“Dört bir yanımız markalarla çevrili olsa da, alışveriş dürtümüz hep ağır bassa da, bir grup insan var ki kontrolü geri alıyor. Ve işin ilginç yanı, bu girişimler başarılı da oluyor!..” diye başlıyordu bir haber ve devamı şöyleydi:
“İngiliz Times gazetesi yazarlarından, Eco Worrier lakabıyla tanınan ve aynı adlı blog’unda çevre bilinciyle ilgili yazılar yazan Anna Shepard, “alışveriş yasağı” adını verdiği “deneysel projesi” nedeniyle yaklaşık yedi aydır kıyafet alışverişi yapmıyor, sadece cepten yiyormuş; yani var olan, dolabında bekleyen kıyafetleri giyiyormuş. Çekmece dibinde bulduğu bir kazak onu sevinçten havalara sıçratabiliyor, diyorlar… Mağaza gezmediği için kendine daha çok vakit ve para ayırabiliyormuş artık. (www.timesonline.co.uk/ecoworrier )
Bir zamanlar kendisini “marka bağımlısı” olarak tanımlayan organizatör ve stil editörü Neil Boorman ise, yaklaşık bir yıl önce, sahip olduğu markalı tüm ürünleri “gerçek mutluluğu ve benliğini bulmak için” yakmış ve “markasız” bir hayata başlamış Başlarda paniklese de, yeni yaşantısının “daha ucuz, daha sağlıklı ve daha tatmin edici” olduğunu söylüyor…
(www.bonfireofthebrands.com )
Judith Levine: Yazar, gazeteci ve eski bir alışveriş bağımlısı. Bir yıl zorunlu ihtiyaç dışında hiçbir şey satın almadı.
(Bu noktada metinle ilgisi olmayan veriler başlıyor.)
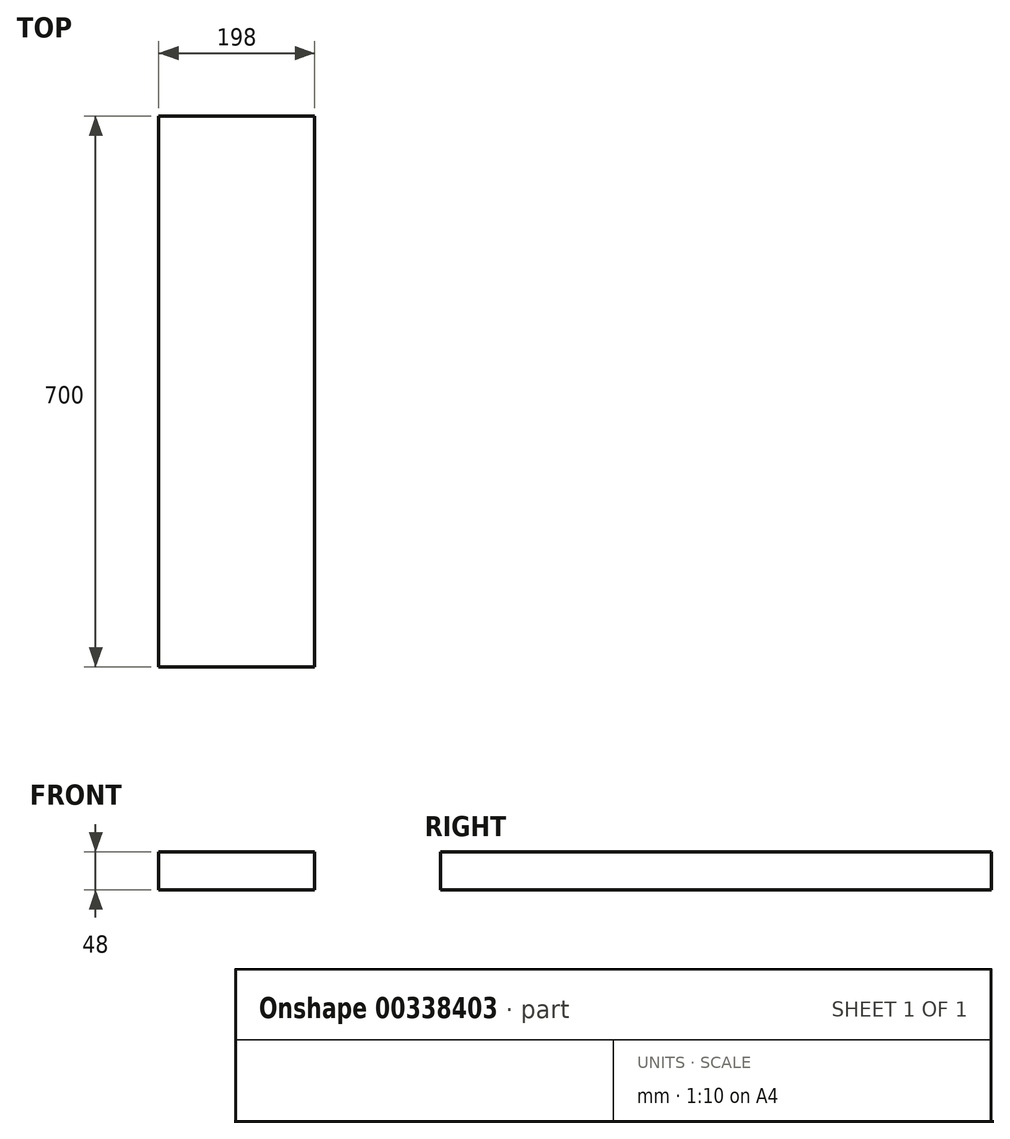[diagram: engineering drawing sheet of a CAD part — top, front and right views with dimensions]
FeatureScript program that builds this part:
annotation { "Feature Type Name" : "Feature", "Feature Type Description" : "" }
export const myFeature = defineFeature(function(context is Context, id is Id, definition is map)
    precondition{}
    {
        {
            var Q0;
            Q0=qCreatedBy(makeId("Front.planeOp"),FACE);
            var sketch = newSketch(context, id + "F0", { "sketchPlane" : qUnion([Q0])});
            skLineSegment(sketch, "E0.bottom", {"start": v(-99, -24) * mm, "end": v(99, -24) * mm});
            skLineSegment(sketch, "E0.top", {"start": v(-99, 24) * mm, "end": v(99, 24) * mm});
            skLineSegment(sketch, "E0.left", {"start": v(-99, -24) * mm, "end": v(-99, 24) * mm});
            skLineSegment(sketch, "E0.right", {"start": v(99, -24) * mm, "end": v(99, 24) * mm});
            skPoint(sketch, "E0.middle", {"position": v(0, 0) * mm});
            skSolve(sketch);
        }
        {
            var Q0;
            Q0=makeQuery(id+"F0.imprint","IMPRINT",FACE,{"disambiguationData":[TD([[makeQuery(id+"F0.imprint","IMPRINT",EDGE,{"derivedFrom":sQuery(id+"F0.wireOp",EDGE,"E0.bottom")}),1.0]])]});
            extrude(context, id + "F1", {"entities" : qUnion([Q0]), "offsetDistance" : 25 * mm, "depth" : 700 * mm});
        }
    });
Vivienne Westwood: Efsanevi İngiliz moda tasarımcısı.Telegraph gazetesine verdiği röportajda insanların alışveriş yapmayı bırakmaları gerektiğini söyledi ve ekledi: “Herkes bilinçsizce alışveriş yapıyor. Bu yüzden kimsede ‘moda zevki’ diye bir şey kalmadı. Ne verilirse onu giyiyorlar. Bir süre bir şey almayıp gerçek beğenilerinin farkına varmaları lazım.”
Sara Bongiorni: ‘Yasaklılar listesi’ni Çin malı ürünlerle sınırladı ve bir yıl boyunca ‘Made in China’ etiketli hiçbir şeye, zor da olsa para vermemeye çabaladı.
Melis Alphan: Moda yazarı. “Kendimi bildim bileli bu abuk tüketim kültürü içinde ben de varım,” dedi ve bir yıl boyunca üstüne başına hiçbir şey almamaya ant içerek ‘alışveriş rejimi’ne başladı.
Tüketim savaşçılarının listesi uzadıkça uzuyor. Her tarafımız markalar, markalarla ilgili mesajlar taşıyan reklamlarla çevrili olsa da, bu döngüden çıkmaya çalışanlar var.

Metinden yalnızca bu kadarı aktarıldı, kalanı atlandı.